The cornish is red-laced... hard to get good lacing. Some are great some not. I love these birds, it's our first year with them. I got them to breed out mostly to cross with our delacaunas for max fast growing free ranging bird.
The other is a self blue cochin. 
It may have looked like the words were all together.
Ruthie is my DD goat! She is spoiled rotten, doesn't know she is a goat and thinks she is a dog. Her best friend is "HER" LGD. Ruthie loves to come up to the house and come into the family room.


----------



## Mike CHS (Nov 14, 2013)

I really enjoyed the pictures and also like the way your web site is layed out.


----------



## Southern by choice (Nov 14, 2013)

Thank you. I am months behind in updating.
I am working on a separate website right now. I need a staff! LOL


----------



## kinder (Nov 19, 2013)

You have a fine family. Hope to see more in the future. I have plans for a few chicks also, but that's going to be a while because, as usual its going to be a quest. I have my heart set on Wyandotte's and there's none in Vt. or close by


----------



## Southern by choice (Nov 19, 2013)

some of the kiko's


----------



## kinder (Nov 19, 2013)

Nice.They look fast, are they?So healthy too.


----------



## goatboy1973 (Nov 30, 2013)

Southern by choice said:


> some of the kiko's
> 
> View attachment 180


Beautiful doe in the foreground. Like her coloration with that black dorsal stripe. The others aren't bad either.


----------



## taylorm17 (Jan 25, 2014)

I love all of your animals Southern! We also have some barred rock. Ours aren't mean to us, but they talk so much to us and I'm not sure if they are saying naughty mean words or what!


----------



## Sweetened (Jan 28, 2014)

I do so very much looove large combed roosters, but they turn into broken combed roosters here since the cold, no matter how much Vaseline, turns them into black, painful messes here.  That black bird's sheen is astounding, makes me jealous.


----------



## autumnprairie (Jan 28, 2014)

Love the pics, it has been a while hope all is well.


----------



## Southern by choice (Jan 28, 2014)

Thank you all.

Our first time ever having to deal with frostbite on combs. 
With 250 + birds and some that live in the trees no way I can vaseline them all... mostly got the spikes.

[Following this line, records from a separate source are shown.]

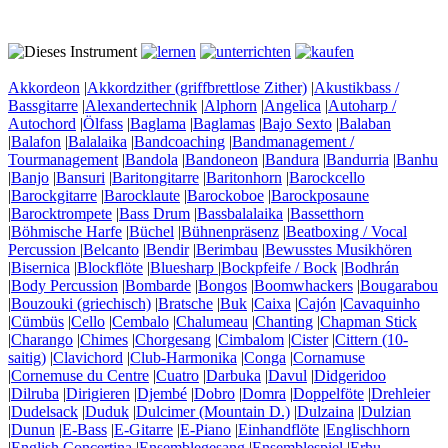
Akkordeon
|
Akkordzither (griffbrettlose Zither)
|
Akustikbass /
Bassgitarre
|
Alexandertechnik
|
Alphorn
|
Angelica
|
Autoharp /
Autochord
|
Ölfass
|
Baglama
|
Baglamas
|
Bajo Sexto
|
Balaban
|
Balafon
|
Balalaika
|
Bandcoaching
|
Bandmanagement /
Tourmanagement
|
Bandola
|
Bandoneon
|
Bandura
|
Bandurria
|
Banhu
|
Banjo
|
Bansuri
|
Baritongitarre
|
Baritonhorn
|
Barockcello
|
Barockgitarre
|
Barocklaute
|
Barockoboe
|
Barockposaune
|
Barocktrompete
|
Bass Drum
|
Bassbalalaika
|
Bassetthorn
|
Böhmische Harfe
|
Büchel
|
Bühnenpräsenz
|
Beatboxing / Vocal
Percussion
|
Belcanto
|
Bendir
|
Berimbau
|
Bewusstes Musikhören
|
Bisernica
|
Blockflöte
|
Bluesharp
|
Bockpfeife / Bock
|
Bodhrán
|
Body Percussion
|
Bombarde
|
Bongos
|
Boomwhackers
|
Bougarabou
|
Bouzouki (griechisch)
|
Bratsche
|
Buk
|
Caixa
|
Cajón
|
Cavaquinho
|
Cümbüs
|
Cello
|
Cembalo
|
Chalumeau
|
Chanting
|
Chapman Stick
|
Charango
|
Chimes
|
Chorgesang
|
Cimbalom
|
Cister
|
Cittern (10-
saitig)
|
Clavichord
|
Club-Harmonika
|
Conga
|
Cornamuse
|
Cornemuse du Centre
|
Cuatro
|
Darbuka
|
Davul
|
Didgeridoo
|
Dilruba
|
Dirigieren
|
Djembé
|
Dobro
|
Domra
|
Doppelföte
|
Drehleier
|
Dudelsack
|
Duduk
|
Dulcimer (Mountain D.)
|
Dulzaina
|
Dulzian
|
Dunun
|
E-Bass
|
E-Gitarre
|
E-Piano
|
Einhandflöte
|
Englischhorn
|
English Concertina
|
Ensemblegesang
|
Ensemblespiel
|
Erhu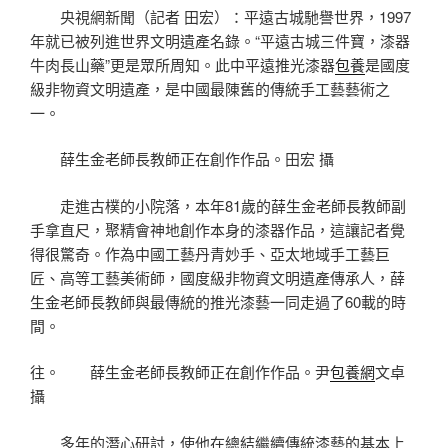
央視網新聞（記者 田宏）：平遠古城馳譽世界，1997
年就已被列進世界文明遺產名錄。“平遠古城三件寶，漆器
牛肉長山藥”更是眾所周知。此中平遠推光漆器
包養
是國度
級非物資文明遺產，是中國最陳舊的傳統手工藝藝術之
一。
薛生金老師長教師正在創作作品。田宏 攝
走進古樸的小院落，本年81歲的薛生金老師長教師副
手拿直尺，聚精會神地創作本身的漆器作品，這讓記者覺
得很驚奇。作為中國工藝丹青妙手、亞太地域手工藝巨
匠、高等工藝美術師，國度級非物資文明遺產傳承人，薛
生金老師長教師與最傳統的推光漆藝一同走過了60載的時
間。
往。 薛生金老師長教師正在創作作品。尹
包養網
文卓
攝
多年的潛心研討，使他在總結繼續傳統漆藝的基本上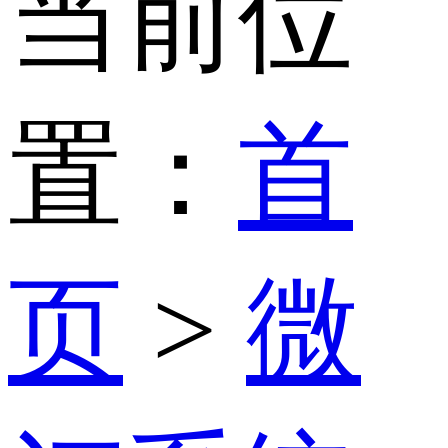
当前位
置：
首
页
>
微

I am desperately trying to get my numbers down to 125-150.

Hi @autumnprairie  -miss you!   hope all is well with you too!


----------



## taylorm17 (Jan 28, 2014)

We only have 5 chickens left. 3 are bantams and are new. We don't know how old they are, but were free range and aren't used to humans. They have gotten better, but do come in the coop at night. On the coldest night this year, our rooster sleeps in a tree! Stupid rooster. We waited 2 more hours and he still hadn't come in. We just locked the others up. His comb did get frostbite bad. We did get vaseline on all the rest. I feel bad for him though! Poor guy. The rest are all fine, but we still put Vaseline on them too


----------